I am possibly doing this incorrectly and this is much a question about why it works in one compiler and not the other.
I have a large C application, and I am trying to follow the style of not including header files from within other header files. Instead, using forward declarations; thus I am trying the following.
// in A.h typedef struct A_ A; typedef struct B_ B; struct A_ { double a; B *b; }; // in B.h typedef struct B_ B; struct B_ { int c; }; // in C.h typedef struct A_ A; typedef struct B_ B; void function_do_something(A*, B*); // in C.c #include "A.h" #include "B.h" #include "C.h" void function_do_something(A* a, B* b) { ... }
This paradigm compiles and runs in Ubuntu 11.10 gcc -- but it gives compiler erros in OpenSUSE gcc that say "redefinition of typedef".
I have been doing my development in Ubunutu and so hadn't realised that this paradigm might be incorrect. Is it just that this is plain wrong and Ubuntu's gcc is being too nice?
Using typedef redeclaration, you can redefine a name that is a previous typedef name in the same scope to refer to the same type. For example: typedef char AChar; typedef char AChar; The typedef redeclaration feature can be enabled by any extended language level.
You can override (localize) typedef by moving them into the class. But C++ requires virtual functions to have the same signature and the return type is part of the signature.
A redefinition is an attempt to redefine the same variable, e.g.: int a = 5; int a = 6; Also. int foo(); is not a definition. It's a declaration.
I was surprised by this because I'm fairly sure that redeclaring the same typedef in the same scope is legal in C++, but apparently it is not legal in C prior to the 2011 standard.

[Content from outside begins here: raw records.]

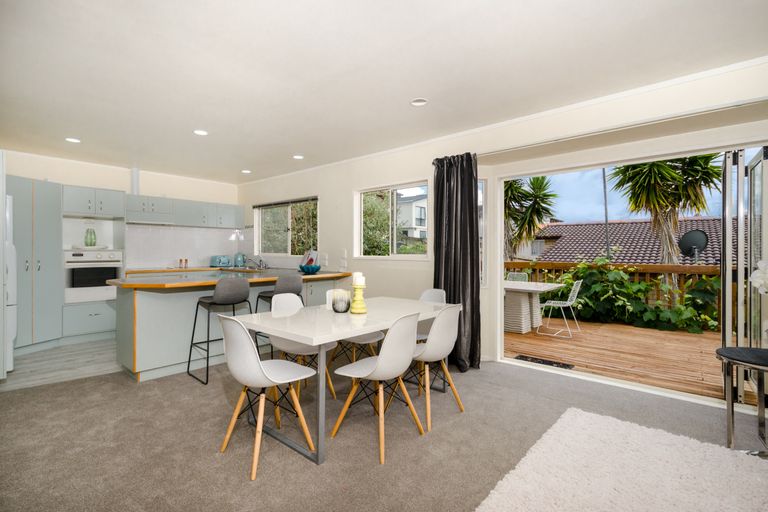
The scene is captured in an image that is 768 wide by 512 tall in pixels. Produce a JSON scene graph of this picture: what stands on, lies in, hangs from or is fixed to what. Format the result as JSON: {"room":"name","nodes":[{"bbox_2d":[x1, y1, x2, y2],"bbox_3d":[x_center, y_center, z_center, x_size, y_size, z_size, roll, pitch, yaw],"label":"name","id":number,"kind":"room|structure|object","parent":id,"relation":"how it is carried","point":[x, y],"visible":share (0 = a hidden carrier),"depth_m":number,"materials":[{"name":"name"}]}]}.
{"room":"dining room","nodes":[
{"label":"dining room","id":0,"kind":"room"},
{"bbox_2d":[0,338,119,390],"bbox_3d":[-3.403,1.222,4.279,2.538,0.099,3.691,0,0,41],"label":"kitchen floor","id":1,"kind":"structure","parent":0,"point":[39,363],"depth_m":3.46,"materials":[{"name":"grey laminate"}]},
{"bbox_2d":[1,191,16,375],"bbox_3d":[-4.011,0.293,3.022,0.723,1.756,0.767,0,0,41],"label":"refrigerator","id":2,"kind":"object","parent":1,"relation":"on","point":[9,248],"visible":0.75,"depth_m":3.08,"materials":[{"name":"white"}]},
{"bbox_2d":[7,174,63,351],"bbox_3d":[-4.439,0.112,3.877,0.658,2.103,0.670,0,0,17],"label":"tall cabinet","id":3,"kind":"object","parent":1,"relation":"on","point":[51,257],"visible":0.76,"depth_m":3.85,"materials":[{"name":"grey paint"}]},
{"bbox_2d":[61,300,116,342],"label":"base cabinet","id":4,"kind":"object","parent":1,"relation":"on","point":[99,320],"visible":0.76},
{"bbox_2d":[63,249,123,303],"bbox_3d":[-4.145,0.279,4.551,0.596,0.682,0.647,0,0,41],"label":"oven","id":5,"kind":"object","parent":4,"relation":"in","point":[98,254],"visible":0.82,"depth_m":4.36,"materials":[{"name":"white metal"}]},
{"bbox_2d":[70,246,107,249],"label":"tray","id":6,"kind":"object","parent":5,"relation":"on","point":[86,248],"visible":0.82,"depth_m":4.45,"materials":[{"name":"white ceramic"}]},
{"bbox_2d":[84,228,96,246],"bbox_3d":[-4.186,-0.254,4.568,0.121,0.264,0.129,0,0,41],"label":"green vase","id":7,"kind":"object","parent":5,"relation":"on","point":[90,241],"visible":0.99,"depth_m":4.53,"materials":[{"name":"green glass"}]},
{"bbox_2d":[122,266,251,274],"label":"countertop","id":8,"kind":"object","parent":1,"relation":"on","point":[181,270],"visible":0.26,"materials":[{"name":"brown wood"}]},
{"bbox_2d":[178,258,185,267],"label":"spice jar","id":9,"kind":"object","parent":8,"relation":"on","point":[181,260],"visible":0.99,"depth_m":5.57,"materials":[{"name":"brown wood"}]},
{"bbox_2d":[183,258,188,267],"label":"pepper mill","id":10,"kind":"object","parent":8,"relation":"on","point":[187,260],"visible":0.98,"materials":[{"name":"brown wood"}]},
{"bbox_2d":[210,255,231,267],"bbox_3d":[-3.012,0.104,5.925,0.230,0.213,0.323,0,0,41],"label":"toaster","id":11,"kind":"object","parent":8,"relation":"on","point":[220,260],"visible":0.99,"depth_m":5.84,"materials":[{"name":"metal"}]},
{"bbox_2d":[233,252,246,266],"bbox_3d":[-2.697,0.071,5.976,0.202,0.268,0.214,0,0,-23],"label":"kettle","id":12,"kind":"object","parent":8,"relation":"on","point":[242,261],"visible":0.99,"depth_m":5.91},
{"bbox_2d":[1,148,242,268],"bbox_3d":[-4.249,-0.137,4.974,0.186,2.526,4.173,0,0,41],"label":"back wall","id":13,"kind":"structure","parent":0,"point":[125,188],"depth_m":4.95,"materials":[{"name":"white paint"}]},
{"bbox_2d":[62,185,125,217],"bbox_3d":[-4.155,-0.751,4.562,0.544,0.368,0.685,0,0,41],"label":"upper cabinet","id":14,"kind":"object","parent":13,"relation":"attached to","point":[77,208],"visible":0.93,"depth_m":4.40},
{"bbox_2d":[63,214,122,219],"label":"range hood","id":15,"kind":"object","parent":14,"relation":"attached to","point":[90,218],"visible":0.87,"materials":[{"name":"metal"}]},
{"bbox_2d":[130,167,139,194],"bbox_3d":[-3.951,-1.161,5.077,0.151,0.441,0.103,0,0,41],"label":"vent pipe","id":16,"kind":"object","parent":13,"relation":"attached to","point":[136,188],"visible":0.81,"depth_m":5.05,"materials":[{"name":"white"}]},
{"bbox_2d":[125,194,243,227],"bbox_3d":[-3.425,-0.734,5.547,0.406,0.411,1.943,0,0,41],"label":"upper cabinet","id":17,"kind":"object","parent":13,"relation":"attached to","point":[136,220],"visible":0.92,"depth_m":5.34,"materials":[{"name":"grey paint"}]},
{"bbox_2d":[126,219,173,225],"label":"range hood","id":18,"kind":"object","parent":17,"relation":"attached to","point":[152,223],"visible":0.93,"depth_m":4.94,"materials":[{"name":"metal"}]},
{"bbox_2d":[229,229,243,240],"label":"wall lamp","id":19,"kind":"object","parent":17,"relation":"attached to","point":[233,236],"visible":0.91,"depth_m":5.98,"materials":[{"name":"white"}]},
{"bbox_2d":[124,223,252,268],"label":"tile backsplash","id":20,"kind":"structure","parent":13,"relation":"attached to","point":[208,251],"depth_m":5.62,"materials":[{"name":"white tile"}]},
{"bbox_2d":[0,352,766,511],"bbox_3d":[-0.209,1.251,1.736,6.775,0.102,5.412,0,0,41],"label":"carpet floor","id":21,"kind":"structure","parent":0,"point":[529,379],"depth_m":2.06,"materials":[{"name":"grey carpet"}]},
{"bbox_2d":[186,278,252,384],"bbox_3d":[-1.612,0.696,3.209,0.491,0.959,0.498,0,0,41],"label":"bar stool","id":22,"kind":"object","parent":21,"relation":"on","point":[199,302],"visible":0.91,"depth_m":3.06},
{"bbox_2d":[113,271,352,381],"bbox_3d":[-1.703,0.732,4.085,1.186,0.893,2.628,0,0,41],"label":"kitchen island","id":23,"kind":"object","parent":21,"relation":"on","point":[128,321],"visible":0.65,"depth_m":3.26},
{"bbox_2d":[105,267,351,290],"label":"island countertop","id":24,"kind":"structure","parent":23,"relation":"on","point":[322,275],"depth_m":3.49,"materials":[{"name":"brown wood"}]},
{"bbox_2d":[251,256,267,269],"bbox_3d":[-2.184,0.117,5.563,0.231,0.208,0.259,0,0,41],"label":"tap","id":25,"kind":"object","parent":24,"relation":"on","point":[260,260],"visible":0.99,"depth_m":5.58,"materials":[{"name":"silver metal"}]},
{"bbox_2d":[300,249,318,267],"bbox_3d":[-1.164,0.058,4.947,0.360,0.316,0.204,0,0,41],"label":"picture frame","id":26,"kind":"object","parent":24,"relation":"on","point":[311,256],"visible":0.75,"depth_m":4.91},
{"bbox_2d":[299,264,320,273],"bbox_3d":[-1.016,0.186,4.390,0.315,0.103,0.315,0,0,41],"label":"blue bowl","id":27,"kind":"object","parent":23,"relation":"on","point":[311,267],"visible":0.99,"depth_m":4.29,"materials":[{"name":"blue glass"}]},
{"bbox_2d":[217,313,318,478],"bbox_3d":[-0.732,0.770,1.986,0.468,0.848,0.499,0,0,41],"label":"dining chair","id":28,"kind":"object","parent":21,"relation":"on","point":[265,373],"visible":0.99,"depth_m":1.86,"materials":[{"name":"white plastic"}]},
{"bbox_2d":[253,275,304,353],"bbox_3d":[-1.169,0.698,3.663,0.492,0.951,0.484,0,0,41],"label":"bar stool","id":29,"kind":"object","parent":21,"relation":"on","point":[287,291],"visible":0.55,"depth_m":3.53,"materials":[{"name":"grey"}]},
{"bbox_2d":[269,294,336,399],"bbox_3d":[-0.700,0.766,2.726,0.516,0.839,0.462,0,0,41],"label":"dining chair","id":30,"kind":"object","parent":21,"relation":"on","point":[281,305],"visible":0.5,"depth_m":2.74,"materials":[{"name":"white plastic"}]},
{"bbox_2d":[231,295,454,466],"bbox_3d":[-0.198,0.821,2.568,0.886,0.751,1.570,0,0,41],"label":"dining table","id":31,"kind":"object","parent":21,"relation":"on","point":[347,335],"visible":0.84,"depth_m":2.15,"materials":[{"name":"white"}]},
{"bbox_2d":[330,289,350,312],"bbox_3d":[-0.341,0.357,2.519,0.141,0.162,0.141,0,0,41],"label":"candle holder","id":32,"kind":"object","parent":31,"relation":"on","point":[335,309],"visible":1,"depth_m":2.47,"materials":[{"name":"glass"}]},
{"bbox_2d":[349,280,366,313],"bbox_3d":[-0.198,0.315,2.485,0.135,0.251,0.134,0,0,41],"label":"candle holder","id":33,"kind":"object","parent":31,"relation":"on","point":[359,291],"visible":0.96,"depth_m":2.44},
{"bbox_2d":[352,272,364,285],"bbox_3d":[-0.192,0.182,2.438,0.075,0.092,0.075,0,0,41],"label":"candle","id":34,"kind":"object","parent":33,"relation":"on","point":[358,282],"visible":0.95,"depth_m":2.40,"materials":[{"name":"white wax"}]},
{"bbox_2d":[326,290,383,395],"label":"dining chair","id":35,"kind":"object","parent":21,"relation":"on","point":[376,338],"visible":0.38,"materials":[{"name":"white plastic"}]},
{"bbox_2d":[333,311,423,462],"bbox_3d":[-0.024,0.770,2.127,0.513,0.853,0.455,0,0,41],"label":"dining chair","id":36,"kind":"object","parent":21,"relation":"on","point":[377,367],"visible":1,"depth_m":1.99,"materials":[{"name":"white plastic"}]},
{"bbox_2d":[416,288,446,340],"bbox_3d":[0.342,0.760,3.180,0.467,0.837,0.502,0,0,41],"label":"white chair","id":37,"kind":"object","parent":21,"relation":"on","point":[429,294],"visible":0.26,"depth_m":3.31,"materials":[{"name":"white plastic"}]},
{"bbox_2d":[406,303,464,432],"bbox_3d":[0.324,0.763,2.422,0.493,0.834,0.459,0,0,41],"label":"dining chair","id":38,"kind":"object","parent":21,"relation":"on","point":[429,344],"visible":0.82,"depth_m":2.28,"materials":[{"name":"white plastic"}]},
{"bbox_2d":[480,407,767,511],"bbox_3d":[1.289,1.166,1.155,1.717,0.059,1.976,0,0,41],"label":"rug","id":39,"kind":"object","parent":21,"relation":"on","point":[565,420],"visible":1,"depth_m":1.67,"materials":[{"name":"carpet"}]},
{"bbox_2d":[716,346,767,452],"bbox_3d":[2.317,0.904,1.899,0.510,0.603,0.516,0,0,41],"label":"side table","id":40,"kind":"object","parent":21,"relation":"on","point":[720,354],"visible":0.99,"depth_m":1.96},
{"bbox_2d":[749,259,767,293],"bbox_3d":[2.409,0.263,1.875,0.312,0.552,0.368,0,0,-18],"label":"white flower","id":41,"kind":"object","parent":40,"relation":"on","point":[755,279],"visible":1,"depth_m":1.95,"materials":[{"name":"white plant"}]},
{"bbox_2d":[0,0,767,185],"bbox_3d":[-0.994,-1.398,2.562,8.084,0.119,4.594,0,0,41],"label":"ceiling","id":42,"kind":"structure","parent":0,"point":[414,91],"depth_m":2.28,"materials":[{"name":"white paint"}]},
{"bbox_2d":[65,137,81,142],"bbox_3d":[-3.681,-1.375,3.790,0.152,0.016,0.152,0,0,41],"label":"ceiling light","id":43,"kind":"object","parent":42,"relation":"in","point":[71,139],"visible":0.97,"depth_m":3.79,"materials":[{"name":"white"}]},
{"bbox_2d":[193,129,207,135],"bbox_3d":[-2.035,-1.367,3.549,0.153,0.012,0.152,0,0,41],"label":"ceiling light","id":44,"kind":"object","parent":42,"relation":"in","point":[199,132],"visible":0.99,"depth_m":3.54,"materials":[{"name":"white"}]},
{"bbox_2d":[241,169,251,173],"bbox_3d":[-2.255,-1.380,5.236,0.152,0.033,0.150,0,0,41],"label":"ceiling light","id":45,"kind":"object","parent":42,"relation":"in","point":[245,170],"visible":0.99,"depth_m":5.22,"materials":[{"name":"white"}]},
{"bbox_2d":[292,154,303,158],"bbox_3d":[-1.188,-1.369,4.433,0.150,0.014,0.149,0,0,41],"label":"ceiling light","id":46,"kind":"object","parent":42,"relation":"in","point":[298,157],"visible":0.99,"depth_m":4.42,"materials":[{"name":"white"}]},
{"bbox_2d":[410,98,427,106],"bbox_3d":[0.308,-1.362,2.828,0.150,0.026,0.148,0,0,41],"label":"ceiling light","id":47,"kind":"object","parent":42,"relation":"in","point":[418,102],"visible":0.99,"depth_m":2.83,"materials":[{"name":"white"}]},
{"bbox_2d":[235,54,767,399],"bbox_3d":[0.301,-0.098,3.983,8.152,2.555,0.199,0,0,41],"label":"right wall","id":48,"kind":"structure","parent":0,"point":[347,188],"depth_m":3.66,"materials":[{"name":"white paint"}]},
{"bbox_2d":[253,196,318,256],"bbox_3d":[-1.692,-0.464,5.524,1.810,1.001,0.132,0,0,41],"label":"kitchen window","id":49,"kind":"structure","parent":48,"relation":"in","point":[287,253],"depth_m":5.57,"materials":[{"name":"glass"}]},
{"bbox_2d":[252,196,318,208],"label":"window blind","id":50,"kind":"object","parent":49,"relation":"attached to","point":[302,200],"visible":0.97,"depth_m":5.39,"materials":[{"name":"grey"}]},
{"bbox_2d":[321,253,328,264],"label":"wall socket","id":51,"kind":"object","parent":48,"relation":"attached to","point":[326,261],"visible":0.99,"depth_m":4.81,"materials":[{"name":"white plastic"}]},
{"bbox_2d":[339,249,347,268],"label":"wall socket","id":52,"kind":"object","parent":48,"relation":"attached to","point":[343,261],"visible":0.99,"depth_m":4.56,"materials":[{"name":"white plastic"}]},
{"bbox_2d":[354,180,430,258],"bbox_3d":[0.090,-0.434,4.180,1.271,0.986,0.130,0,0,41],"label":"window","id":53,"kind":"structure","parent":48,"relation":"in","point":[414,256],"depth_m":4.20,"materials":[{"name":"white glass"}]},
{"bbox_2d":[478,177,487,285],"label":"side window","id":54,"kind":"structure","parent":48,"relation":"in","point":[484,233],"depth_m":3.62,"materials":[{"name":"glass"}]},
{"bbox_2d":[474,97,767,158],"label":"curtain rod","id":55,"kind":"object","parent":48,"relation":"attached to","point":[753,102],"visible":0.9,"depth_m":2.49,"materials":[{"name":"white"}]},
{"bbox_2d":[433,153,481,370],"bbox_3d":[0.741,0.052,3.360,0.555,2.231,0.206,0,0,41],"label":"curtain","id":56,"kind":"object","parent":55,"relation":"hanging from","point":[445,288],"visible":0.82,"depth_m":3.34,"materials":[{"name":"fabric"}]},
{"bbox_2d":[488,136,767,410],"bbox_3d":[2.152,0.148,2.914,2.221,2.078,0.174,0,0,41],"label":"sliding glass door","id":57,"kind":"structure","parent":48,"relation":"in","point":[499,299],"depth_m":2.87,"materials":[{"name":"white glass"}]},
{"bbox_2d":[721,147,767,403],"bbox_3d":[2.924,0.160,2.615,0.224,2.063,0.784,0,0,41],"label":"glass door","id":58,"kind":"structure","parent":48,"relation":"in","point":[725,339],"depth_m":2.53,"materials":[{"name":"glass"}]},
{"label":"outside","id":59,"kind":"structure","parent":0,"visible":0},
{"bbox_2d":[396,192,427,240],"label":"house","id":60,"kind":"structure","parent":59,"point":[415,208],"materials":[{"name":"white paint"}]},
{"bbox_2d":[516,216,739,264],"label":"neighbouring house","id":61,"kind":"structure","parent":59,"point":[647,223],"materials":[{"name":"brown tile"}]},
{"bbox_2d":[679,229,708,259],"bbox_3d":[6.370,-0.129,6.574,0.401,0.731,0.421,0,0,-34],"label":"satellite dish","id":62,"kind":"object","parent":61,"relation":"attached to","point":[693,235],"visible":0.84,"depth_m":6.59,"materials":[{"name":"black metal"}]},
{"label":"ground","id":63,"kind":"structure","parent":59,"visible":0},
{"bbox_2d":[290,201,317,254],"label":"tree","id":64,"kind":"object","parent":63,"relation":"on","point":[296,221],"visible":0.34,"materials":[{"name":"green plant"}]},
{"bbox_2d":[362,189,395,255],"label":"tree","id":65,"kind":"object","parent":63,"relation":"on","point":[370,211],"visible":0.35,"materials":[{"name":"green plant"}]},
{"bbox_2d":[503,173,559,261],"bbox_3d":[4.080,-0.395,10.479,3.415,5.246,3.339,0,0,41],"label":"palm tree","id":66,"kind":"object","parent":63,"relation":"on","point":[543,179],"visible":0.53,"depth_m":10.12,"materials":[{"name":"green plant"}]},
{"bbox_2d":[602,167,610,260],"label":"utility pole","id":67,"kind":"object","parent":63,"relation":"on","point":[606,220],"visible":0.42,"depth_m":10.71,"materials":[{"name":"grey metal"}]},
{"bbox_2d":[506,318,736,399],"bbox_3d":[3.596,1.391,4.096,5.786,0.399,3.366,0,0,41],"label":"wooden deck","id":68,"kind":"structure","parent":63,"relation":"on","point":[657,333],"depth_m":3.89,"materials":[{"name":"brown wood"}]},
{"bbox_2d":[506,271,528,281],"bbox_3d":[2.510,0.754,6.201,0.483,0.857,0.587,0,0,41],"label":"outdoor chair","id":69,"kind":"object","parent":68,"relation":"on","point":[511,278],"visible":0.29,"depth_m":6.38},
{"bbox_2d":[503,280,559,333],"bbox_3d":[2.174,0.861,5.679,1.444,0.747,0.979,0,0,41],"label":"outdoor table","id":70,"kind":"object","parent":68,"relation":"on","point":[523,311],"visible":0.7,"depth_m":5.27,"materials":[{"name":"white"}]},
{"bbox_2d":[513,354,574,368],"bbox_3d":[1.819,1.217,3.670,0.590,0.014,0.233,0,0,41],"label":"doormat","id":71,"kind":"object","parent":68,"relation":"in","point":[520,356],"visible":0.94,"depth_m":3.65,"materials":[{"name":"black"}]},
{"bbox_2d":[539,280,582,336],"bbox_3d":[2.854,0.820,5.199,0.544,0.847,0.513,0,0,41],"label":"outdoor chair","id":72,"kind":"object","parent":68,"relation":"on","point":[559,305],"visible":0.95,"depth_m":5.12,"materials":[{"name":"white metal"}]},
{"bbox_2d":[504,260,728,327],"bbox_3d":[4.612,0.630,5.474,5.332,1.096,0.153,0,0,41],"label":"deck railing","id":73,"kind":"object","parent":68,"relation":"on","point":[707,269],"visible":0.31,"depth_m":5.60,"materials":[{"name":"brown wood"}]},
{"bbox_2d":[537,259,720,334],"bbox_3d":[4.339,0.660,5.669,4.747,1.292,1.033,0,0,41],"label":"climbing plant","id":74,"kind":"object","parent":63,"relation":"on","point":[582,272],"visible":0.54,"depth_m":5.55,"materials":[{"name":"green plant"}]},
{"bbox_2d":[603,153,721,270],"bbox_3d":[6.149,-0.412,7.051,2.809,5.182,2.801,0,0,41],"label":"tree","id":75,"kind":"object","parent":63,"relation":"on","point":[651,166],"visible":0.6,"depth_m":6.86,"materials":[{"name":"plant"}]}
]}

First, typedef names have no linkage:
ISO/IEC 9899:1999 + TC3 6.2.6/6:
The following identifiers have no linkage: an identifier declared to be anything other than an object or a function [...]
and 6.7/3:
If an identifier has no linkage, there shall be no more than one declaration of the identifier (in a declarator or type specifier) with the same scope and in the same name space, except for tags as specified in 6.7.2.3.
So you need to ensure that each typedef declaration appears only once at file scope in each translation unit.
The 2011 C standard allows redeclaration of typedef names. 6.7 3 says:
… a typedef name may be redefined to denote the same type as it currently does, provided that type is not a variably modified type;…
One piece of the idiom is missing. The forward declarations are independent from the definitions, so they should be in a separate header file.
// a_fwd.h #ifndef A_FWD_H #define A_FWD_H typedef struct A_ A; #endif // a.h #ifndef A_H #define A_H #include "a_fwd.h" struct A_ { }; #endif
Now it's always safe to include any headers in any order.
It is illegal to have two definitions of anything. A typedef is a definition, not just a declaration, so the one compiler was being quite lax to allow the redundancy.